Ülkemizin hemen hemen her yerinde, Türk toplumumuzun yardımseverliği dini duyguları merhametli oluşu, dilenciler tarafından istismar edilip sömürülüyor.
Fakirlere, yardıma muhtaçlara, öğrencilere, hastalara yardım etmek insani görev ve duygudur. Yardımlarımız sadece gerçek ihtiyaç sahiplerine olmalıdır, dilenciliği meslek edinmiş aile şirketi gibi tüm aile bireyleri, küçücük çocukları dahi, dilenciliğe iten ihmal ve istismar edilen, beraberinde dilenen veya karşı kaldırımda kendi dilenip, çocuklarını belirli noktalara yerleştiren dilendiren kimseye para verilmemelidir.
Çocuğun yeri okuldur aile onu korumak, bakımını, eğitimini, sağlığını en iyi şekilde gözetmek ve çalışmak ile mükelleftir. Küçücük çocukları yol üstünde, kaldırımda, kafe önlerinde, ATM çevrelerinde dilenir iken, zorla para almaya çalışırken görüyoruz.
Taciz ve tecavüz vakalarının oldukça arttığı çağda hangi gerçek ihtiyaç sahibi aile bunu bile bile sokaklarda ne olduğu belirsiz kişilerin yanına, iş yerine, aracın etrafına gönderir dilenmek para istemek için! Kötü şartlar altında büyüyen, eğitim, sağlık güzel yaşama hakkı ailesi tarafından elinden alınmış çocuk büyüyünce topluma ne denli faydalı birey olabilir.
Çürük olan diğer meyveleri de çürütür, bu nedenledir ki çürüğü sağlamlardan ayırmak gerekir.
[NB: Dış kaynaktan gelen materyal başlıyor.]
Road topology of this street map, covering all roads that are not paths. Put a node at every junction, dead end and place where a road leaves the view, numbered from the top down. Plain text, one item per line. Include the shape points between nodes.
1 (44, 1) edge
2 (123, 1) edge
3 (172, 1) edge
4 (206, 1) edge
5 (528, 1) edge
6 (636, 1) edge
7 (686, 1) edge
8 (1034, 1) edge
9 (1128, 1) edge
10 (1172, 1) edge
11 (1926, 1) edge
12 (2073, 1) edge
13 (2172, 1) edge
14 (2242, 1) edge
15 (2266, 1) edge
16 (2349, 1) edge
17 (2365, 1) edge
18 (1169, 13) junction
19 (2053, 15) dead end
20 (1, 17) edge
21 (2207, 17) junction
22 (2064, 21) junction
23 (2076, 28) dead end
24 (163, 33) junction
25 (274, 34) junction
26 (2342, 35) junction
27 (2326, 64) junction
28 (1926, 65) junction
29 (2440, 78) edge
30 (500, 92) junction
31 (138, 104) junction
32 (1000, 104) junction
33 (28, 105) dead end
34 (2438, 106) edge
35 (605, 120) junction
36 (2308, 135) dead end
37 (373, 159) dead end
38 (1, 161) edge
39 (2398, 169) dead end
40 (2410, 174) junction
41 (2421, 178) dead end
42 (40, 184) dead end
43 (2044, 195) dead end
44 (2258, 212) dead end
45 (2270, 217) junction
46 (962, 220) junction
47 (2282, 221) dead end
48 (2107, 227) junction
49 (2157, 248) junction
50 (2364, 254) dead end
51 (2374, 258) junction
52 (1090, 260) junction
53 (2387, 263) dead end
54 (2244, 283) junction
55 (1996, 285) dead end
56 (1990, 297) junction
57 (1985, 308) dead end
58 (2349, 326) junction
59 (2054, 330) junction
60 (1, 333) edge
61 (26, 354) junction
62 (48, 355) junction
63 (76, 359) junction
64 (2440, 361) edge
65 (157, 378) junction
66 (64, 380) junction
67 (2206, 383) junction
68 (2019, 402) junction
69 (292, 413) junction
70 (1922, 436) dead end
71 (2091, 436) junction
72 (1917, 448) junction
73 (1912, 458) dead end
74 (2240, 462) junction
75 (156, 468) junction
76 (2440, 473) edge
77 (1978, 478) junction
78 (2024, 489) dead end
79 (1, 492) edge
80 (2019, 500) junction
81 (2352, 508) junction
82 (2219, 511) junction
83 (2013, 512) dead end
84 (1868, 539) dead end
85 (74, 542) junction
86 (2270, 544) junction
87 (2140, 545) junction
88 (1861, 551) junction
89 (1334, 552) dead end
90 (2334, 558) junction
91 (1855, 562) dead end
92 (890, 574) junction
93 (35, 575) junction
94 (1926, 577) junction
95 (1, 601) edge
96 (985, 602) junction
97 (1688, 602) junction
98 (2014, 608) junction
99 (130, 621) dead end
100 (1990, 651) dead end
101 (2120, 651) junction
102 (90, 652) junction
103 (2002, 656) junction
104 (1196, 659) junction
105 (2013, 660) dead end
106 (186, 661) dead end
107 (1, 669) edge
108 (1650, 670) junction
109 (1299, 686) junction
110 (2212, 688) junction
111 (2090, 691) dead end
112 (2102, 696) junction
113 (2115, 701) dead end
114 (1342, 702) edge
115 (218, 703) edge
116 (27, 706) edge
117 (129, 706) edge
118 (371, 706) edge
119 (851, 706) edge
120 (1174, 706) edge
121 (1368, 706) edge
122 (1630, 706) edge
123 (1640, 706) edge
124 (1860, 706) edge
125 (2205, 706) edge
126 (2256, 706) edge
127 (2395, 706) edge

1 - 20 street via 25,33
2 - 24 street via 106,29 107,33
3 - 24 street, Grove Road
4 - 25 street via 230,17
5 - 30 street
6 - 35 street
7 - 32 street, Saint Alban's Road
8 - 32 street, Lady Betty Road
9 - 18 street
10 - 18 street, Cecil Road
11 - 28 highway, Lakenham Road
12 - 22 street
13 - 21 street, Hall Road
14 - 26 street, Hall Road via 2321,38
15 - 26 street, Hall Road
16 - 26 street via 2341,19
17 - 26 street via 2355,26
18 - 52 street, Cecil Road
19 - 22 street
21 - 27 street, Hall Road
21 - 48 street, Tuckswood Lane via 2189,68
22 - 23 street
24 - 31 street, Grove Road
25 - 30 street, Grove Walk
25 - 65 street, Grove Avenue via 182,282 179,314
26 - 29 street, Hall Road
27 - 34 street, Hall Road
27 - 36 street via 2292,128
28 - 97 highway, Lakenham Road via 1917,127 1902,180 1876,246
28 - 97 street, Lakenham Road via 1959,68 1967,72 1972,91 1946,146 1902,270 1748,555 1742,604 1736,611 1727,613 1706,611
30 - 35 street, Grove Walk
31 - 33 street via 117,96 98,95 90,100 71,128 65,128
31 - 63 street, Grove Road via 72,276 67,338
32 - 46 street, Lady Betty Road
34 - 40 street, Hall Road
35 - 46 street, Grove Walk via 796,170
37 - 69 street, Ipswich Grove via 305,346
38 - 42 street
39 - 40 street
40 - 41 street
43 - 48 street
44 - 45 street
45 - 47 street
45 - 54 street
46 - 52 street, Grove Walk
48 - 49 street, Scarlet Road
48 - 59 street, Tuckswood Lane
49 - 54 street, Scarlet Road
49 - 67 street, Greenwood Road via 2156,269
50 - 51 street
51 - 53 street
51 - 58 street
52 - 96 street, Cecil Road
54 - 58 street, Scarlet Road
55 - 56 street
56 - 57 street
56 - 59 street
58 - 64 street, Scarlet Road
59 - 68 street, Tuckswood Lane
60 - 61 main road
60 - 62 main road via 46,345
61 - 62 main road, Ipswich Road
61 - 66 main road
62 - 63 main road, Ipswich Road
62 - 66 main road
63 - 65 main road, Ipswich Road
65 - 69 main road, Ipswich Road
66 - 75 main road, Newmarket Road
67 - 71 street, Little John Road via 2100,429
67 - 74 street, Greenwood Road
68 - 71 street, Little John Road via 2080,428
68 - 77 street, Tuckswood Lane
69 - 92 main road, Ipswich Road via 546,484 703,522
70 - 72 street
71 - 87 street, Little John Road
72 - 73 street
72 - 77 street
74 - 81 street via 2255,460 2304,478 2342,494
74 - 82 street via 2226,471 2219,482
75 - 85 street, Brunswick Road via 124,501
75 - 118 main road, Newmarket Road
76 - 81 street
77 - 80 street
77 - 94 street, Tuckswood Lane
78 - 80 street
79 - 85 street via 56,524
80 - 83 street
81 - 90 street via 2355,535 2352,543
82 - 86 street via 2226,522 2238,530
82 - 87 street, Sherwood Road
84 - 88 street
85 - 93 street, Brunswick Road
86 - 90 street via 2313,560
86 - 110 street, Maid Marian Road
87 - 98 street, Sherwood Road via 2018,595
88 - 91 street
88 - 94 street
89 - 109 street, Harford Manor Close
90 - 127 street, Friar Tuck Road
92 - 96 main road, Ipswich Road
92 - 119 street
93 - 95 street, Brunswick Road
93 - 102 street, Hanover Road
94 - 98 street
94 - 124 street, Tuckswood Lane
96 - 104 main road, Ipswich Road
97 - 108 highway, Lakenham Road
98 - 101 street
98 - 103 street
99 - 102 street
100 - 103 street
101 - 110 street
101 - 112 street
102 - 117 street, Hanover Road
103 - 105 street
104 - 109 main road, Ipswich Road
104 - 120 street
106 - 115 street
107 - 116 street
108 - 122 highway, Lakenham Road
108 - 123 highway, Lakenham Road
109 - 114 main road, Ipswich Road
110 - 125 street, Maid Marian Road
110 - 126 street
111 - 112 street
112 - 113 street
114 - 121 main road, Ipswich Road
Bu bağlamda yetkililerimizin ve devletimizin şefkatli bünyesine alınıp koruma altında okutulması gerekir bu çocukların. Yetişkin dilenci bireylerin ise; beden sağlıklarında veya çalışmalarına mâni durum göremiyorum, bu durum o halde yardıma muhtaçlık mı? Yoksa; vatandaşı istismar etmek mi?
Hepimiz gerçek ihtiyaç sahiplerine, belirli yerlere bağış yapmaya çalışıyoruz, ama yardımlar gerçek ihtiyaç sahiplerine verilmelidir, bunu meslek eden çocuklarını ve ailelerini kullanıp, çalışmadan rahat yaşam sürdürmek isteyenlere değil.
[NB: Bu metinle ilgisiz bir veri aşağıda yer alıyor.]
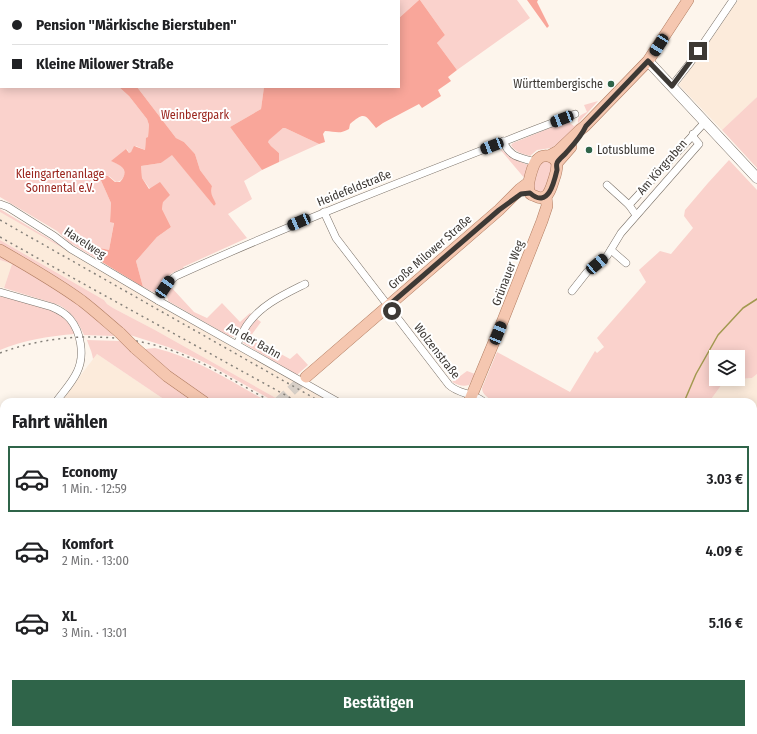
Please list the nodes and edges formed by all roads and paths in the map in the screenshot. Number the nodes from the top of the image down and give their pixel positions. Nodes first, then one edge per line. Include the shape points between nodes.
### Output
1 (688, 0) edge
2 (733, 0) edge
3 (648, 61) junction
4 (672, 86) junction
5 (575, 114) dead end
6 (705, 122) junction
7 (693, 134) junction
8 (503, 141) junction
9 (553, 160) junction
10 (535, 162) junction
11 (757, 178) edge
12 (606, 184) dead end
13 (535, 192) junction
14 (0, 204) edge
15 (629, 205) junction
16 (324, 212) junction
17 (636, 215) junction
18 (0, 250) edge
19 (611, 250) junction
20 (626, 263) dead end
21 (305, 284) dead end
22 (572, 291) dead end
23 (0, 292) edge
24 (159, 301) junction
25 (388, 306) junction
26 (237, 344) junction
27 (306, 377) tunnel mouth
28 (59, 398) edge
29 (198, 398) edge
30 (331, 398) edge
31 (469, 398) edge
32 (471, 398) edge

1 - 3 main road, Große Milower Straße
2 - 4 street
3 - 4 street
3 - 9 main road, Große Milower Straße via 586,126 583,133
4 - 6 street
5 - 8 street, Heidefeldstraße
6 - 7 street, Am Körgraben
6 - 11 street
7 - 15 street, Am Körgraben
7 - 17 street, Am Körgraben via 699,144
8 - 10 street via 512,154
8 - 16 street, Heidefeldstraße
9 - 10 main road, Große Milower Straße via 544,155
9 - 13 main road, Große Milower Straße via 556,173 550,191
10 - 13 main road
12 - 15 street, Am Körgraben
13 - 25 main road, Große Milower Straße via 520,189
13 - 32 main road, Grünauer Weg via 546,206
14 - 24 street, Havelweg
15 - 17 street, Am Körgraben
16 - 24 street, Heidefeldstraße via 176,276 165,287
16 - 25 street, Wolzenstraße via 336,238
17 - 19 street, Am Körgraben
18 - 29 main road, bridge via 81,300 167,376
19 - 20 street
19 - 22 street, Am Körgraben via 587,272
21 - 26 street via 258,312 247,325
23 - 28 street via 52,307 64,313 77,330 81,356 78,370
24 - 26 street, An der Bahn
25 - 27 main road, Große Milower Straße
25 - 31 street, Wolzenstraße via 451,387
26 - 30 street, An der Bahn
Geçtiğimiz günlerde benim gibi birçok vatandaşın yürüğü, taş mağazalarından cumhuriyet caddesine gelinceye kadar, toplamda 15 dilenci ben dahil gördükleri herkesten ısrarlı para isteyen, genç kadın, çocuk kısacası her yaş gurubundan bireyler para istediler.
Ramazan ayı manevi duyguların had safhada olduğu aydır, bunu fırsat bilip insanları istismar etmeleri ve bir türlü sonu getirilemeyen seyyar tahsilatçılardan vatandaşlar oldukça rahatsız.
Bizler gerçek aç kişinin karnını doyuralım, okuma gücü olmayana burs verelim, hastalara yardım edelim ve gerçek ihtiyaç sahipleri asla paranın nerde olduğunu bilip banka önünde, kuyumcu önünde dilenmez amaç belli eylem belli.
Bu anlamda sayın başkanlarımıza, zabıtalarımıza büyük pay düşüyor, ilk etapta dilendirilen çocukların güzel yarınları için, istismar edilen vatandaşlar için, toplum güvenliği ve huzuru için en önemlisi gerçek ihtiyaç sahiplerinin bulabilmemiz için, etkin bir çalışma yürütülmesi icap eder.
Yine şahit olduğum şaşırdığım bir konu bankada işlem sırası beklerken yürüdüğüm bir yol istikametinde sürekli gördüğüm dilenci bir hanımda orda idi, bankada birkaç para destesi verdi hesabına yatırmak için, oradan çıkıp tekrar dilenmeye devam etti.
Durum içler acısı, zanlımca insanlar artık gerçek ihtiyaç sahiplerini bulmayı yeğlerler, şehrimize ülkemize son derece yakışmayan durumlar sayın yetkilerimizin bu duruma daha etkili biçimde el atması sayısız vatandaşımızın beklentisi içerisinde, geleceğimiz için, çocuklar için, şehrimiz için, hepimiz için.